▸ **Exercise aim**:
Go through the entries below and collect each line with the string "Right" in it.

▸ **Information**:
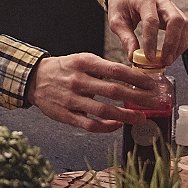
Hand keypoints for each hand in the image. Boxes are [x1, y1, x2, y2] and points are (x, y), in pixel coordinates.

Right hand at [27, 52, 164, 132]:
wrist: (34, 79)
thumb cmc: (64, 69)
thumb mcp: (82, 59)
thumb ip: (104, 68)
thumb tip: (131, 78)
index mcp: (84, 62)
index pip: (116, 70)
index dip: (137, 78)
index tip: (151, 84)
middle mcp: (78, 80)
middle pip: (113, 90)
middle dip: (138, 97)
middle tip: (153, 101)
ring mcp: (71, 99)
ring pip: (104, 111)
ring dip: (126, 115)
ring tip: (141, 117)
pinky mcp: (66, 116)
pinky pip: (90, 125)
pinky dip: (106, 127)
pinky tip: (118, 125)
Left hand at [106, 0, 187, 64]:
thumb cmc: (122, 2)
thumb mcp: (116, 19)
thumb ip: (125, 37)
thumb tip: (133, 56)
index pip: (152, 20)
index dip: (151, 40)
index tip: (149, 57)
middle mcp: (162, 0)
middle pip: (175, 20)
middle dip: (172, 43)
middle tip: (164, 60)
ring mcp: (171, 5)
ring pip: (184, 24)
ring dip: (179, 44)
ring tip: (169, 59)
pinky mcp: (176, 12)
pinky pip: (185, 27)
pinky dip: (182, 41)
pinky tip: (173, 52)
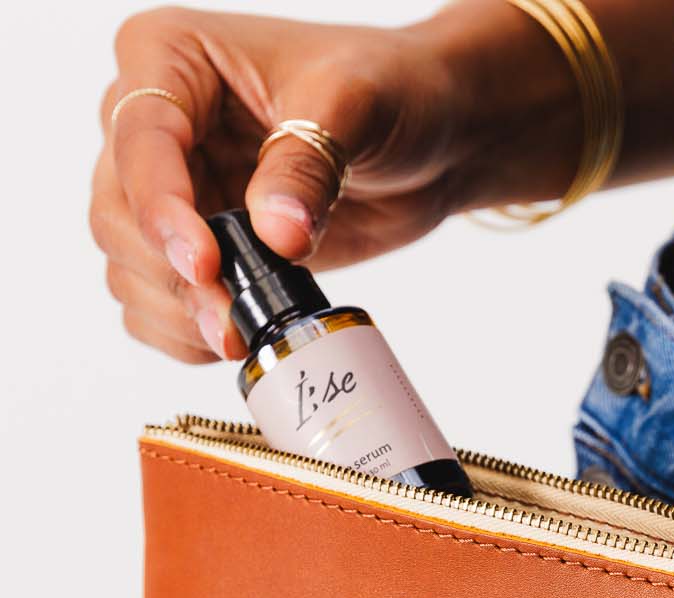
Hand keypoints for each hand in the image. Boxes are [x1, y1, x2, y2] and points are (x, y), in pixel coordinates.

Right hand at [90, 4, 577, 361]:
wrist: (428, 140)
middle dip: (170, 274)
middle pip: (118, 211)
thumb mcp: (355, 106)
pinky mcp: (200, 243)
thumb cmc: (390, 92)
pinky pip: (156, 298)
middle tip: (229, 319)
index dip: (162, 210)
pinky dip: (181, 329)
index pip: (139, 139)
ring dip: (174, 311)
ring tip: (236, 334)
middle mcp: (153, 122)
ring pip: (128, 262)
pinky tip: (228, 338)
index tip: (205, 264)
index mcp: (171, 56)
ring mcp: (173, 188)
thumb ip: (308, 166)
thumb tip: (276, 235)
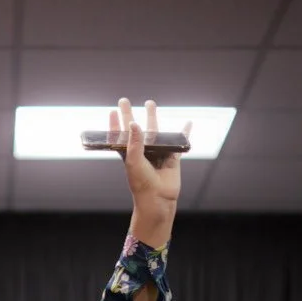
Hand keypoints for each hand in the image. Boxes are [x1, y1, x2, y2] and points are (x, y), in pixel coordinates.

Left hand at [108, 98, 188, 251]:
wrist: (157, 200)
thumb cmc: (141, 183)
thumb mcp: (134, 162)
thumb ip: (134, 143)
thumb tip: (134, 123)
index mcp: (130, 154)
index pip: (120, 135)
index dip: (116, 123)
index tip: (113, 110)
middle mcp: (142, 152)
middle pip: (136, 129)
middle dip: (131, 115)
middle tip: (124, 100)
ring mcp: (157, 154)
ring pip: (156, 132)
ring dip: (153, 117)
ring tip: (150, 103)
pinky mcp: (172, 158)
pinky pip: (178, 142)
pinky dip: (184, 132)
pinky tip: (188, 123)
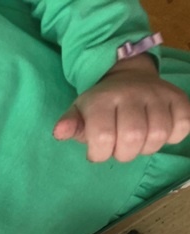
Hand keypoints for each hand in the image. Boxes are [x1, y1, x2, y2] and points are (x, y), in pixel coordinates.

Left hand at [54, 54, 189, 161]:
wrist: (128, 76)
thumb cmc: (99, 105)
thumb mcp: (78, 112)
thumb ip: (70, 124)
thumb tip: (60, 131)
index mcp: (102, 100)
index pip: (103, 137)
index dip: (100, 154)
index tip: (98, 151)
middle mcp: (131, 94)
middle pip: (133, 138)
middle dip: (124, 154)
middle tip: (119, 148)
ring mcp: (157, 94)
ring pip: (159, 134)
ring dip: (147, 148)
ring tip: (137, 142)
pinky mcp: (179, 97)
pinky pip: (183, 125)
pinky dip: (172, 137)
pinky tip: (157, 133)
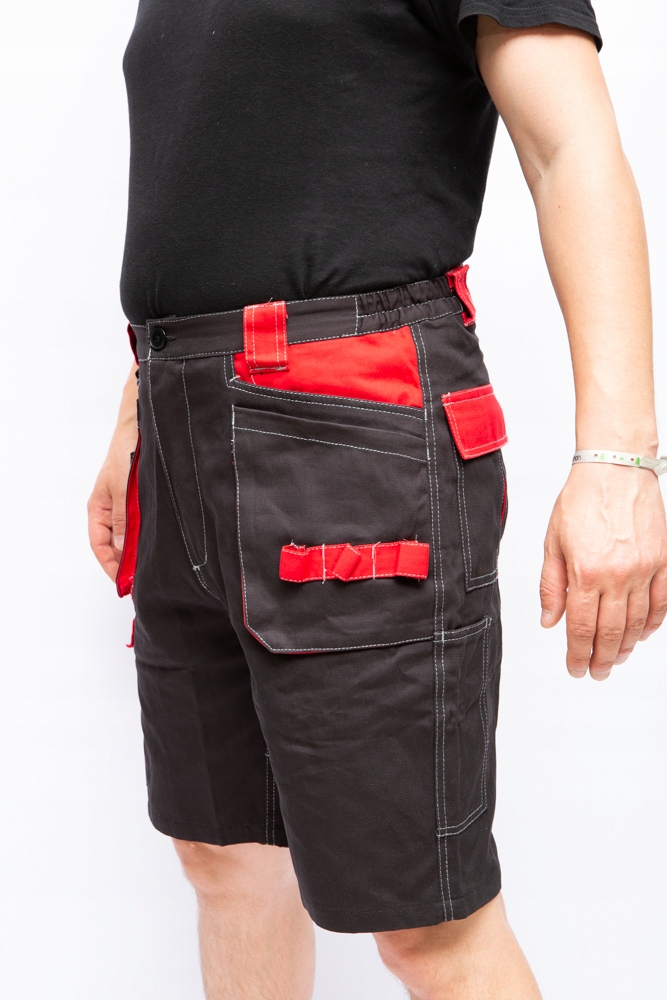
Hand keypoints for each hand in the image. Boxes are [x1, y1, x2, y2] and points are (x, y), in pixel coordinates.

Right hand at [88, 425, 138, 581]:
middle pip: (114, 544)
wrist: (141, 430)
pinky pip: (140, 524)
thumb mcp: (122, 491)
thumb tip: (122, 549)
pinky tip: (157, 543)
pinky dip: (146, 535)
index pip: (99, 545)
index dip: (110, 565)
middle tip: (141, 579)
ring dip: (137, 549)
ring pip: (129, 535)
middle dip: (125, 562)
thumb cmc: (125, 453)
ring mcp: (125, 506)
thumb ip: (122, 520)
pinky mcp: (140, 500)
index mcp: (99, 509)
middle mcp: (111, 510)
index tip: (122, 581)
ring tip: (151, 565)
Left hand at [540, 464, 666, 679]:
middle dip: (602, 659)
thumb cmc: (582, 498)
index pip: (580, 628)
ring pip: (638, 622)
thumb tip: (550, 621)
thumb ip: (551, 586)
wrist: (615, 468)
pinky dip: (654, 623)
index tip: (575, 668)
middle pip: (611, 632)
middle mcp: (617, 575)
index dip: (577, 654)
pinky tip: (644, 633)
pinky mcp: (664, 561)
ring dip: (628, 646)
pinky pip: (662, 602)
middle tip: (597, 672)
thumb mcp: (553, 542)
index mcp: (585, 572)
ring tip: (618, 658)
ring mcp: (644, 569)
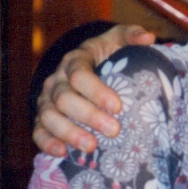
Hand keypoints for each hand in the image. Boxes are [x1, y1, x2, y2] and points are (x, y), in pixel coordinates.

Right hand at [33, 24, 156, 155]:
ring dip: (69, 133)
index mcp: (74, 60)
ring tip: (92, 147)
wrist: (88, 67)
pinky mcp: (43, 118)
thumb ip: (131, 35)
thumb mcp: (118, 40)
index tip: (118, 106)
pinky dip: (47, 143)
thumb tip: (149, 37)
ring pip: (49, 117)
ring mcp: (46, 100)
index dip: (97, 91)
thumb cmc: (107, 54)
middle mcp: (56, 80)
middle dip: (89, 116)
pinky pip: (39, 131)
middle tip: (114, 130)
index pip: (79, 74)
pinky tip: (62, 153)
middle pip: (65, 99)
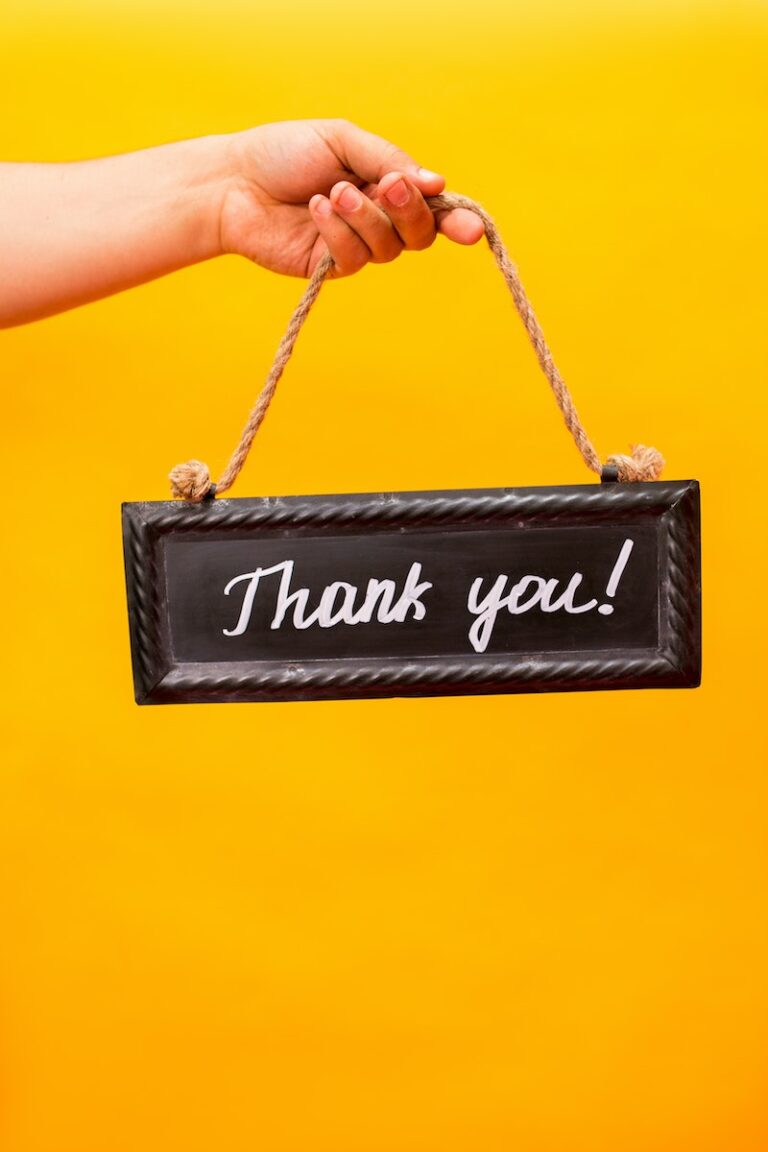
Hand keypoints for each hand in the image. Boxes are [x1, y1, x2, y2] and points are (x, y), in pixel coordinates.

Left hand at [218, 119, 484, 277]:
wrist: (233, 180)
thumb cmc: (283, 153)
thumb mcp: (341, 140)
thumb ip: (388, 160)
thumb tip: (437, 184)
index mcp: (387, 185)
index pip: (434, 207)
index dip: (457, 220)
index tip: (472, 229)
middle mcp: (378, 219)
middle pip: (420, 234)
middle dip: (410, 211)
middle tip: (387, 187)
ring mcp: (356, 246)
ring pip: (388, 248)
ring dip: (365, 217)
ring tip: (332, 192)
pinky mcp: (329, 268)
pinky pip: (354, 259)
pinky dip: (338, 231)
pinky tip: (315, 208)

▸ **Result**:
Right hand at [27, 52, 164, 132]:
Right hand at [90, 4, 577, 361]:
Right hand at [88, 425, 138, 581]:
Right hand at [33, 24, 156, 155]:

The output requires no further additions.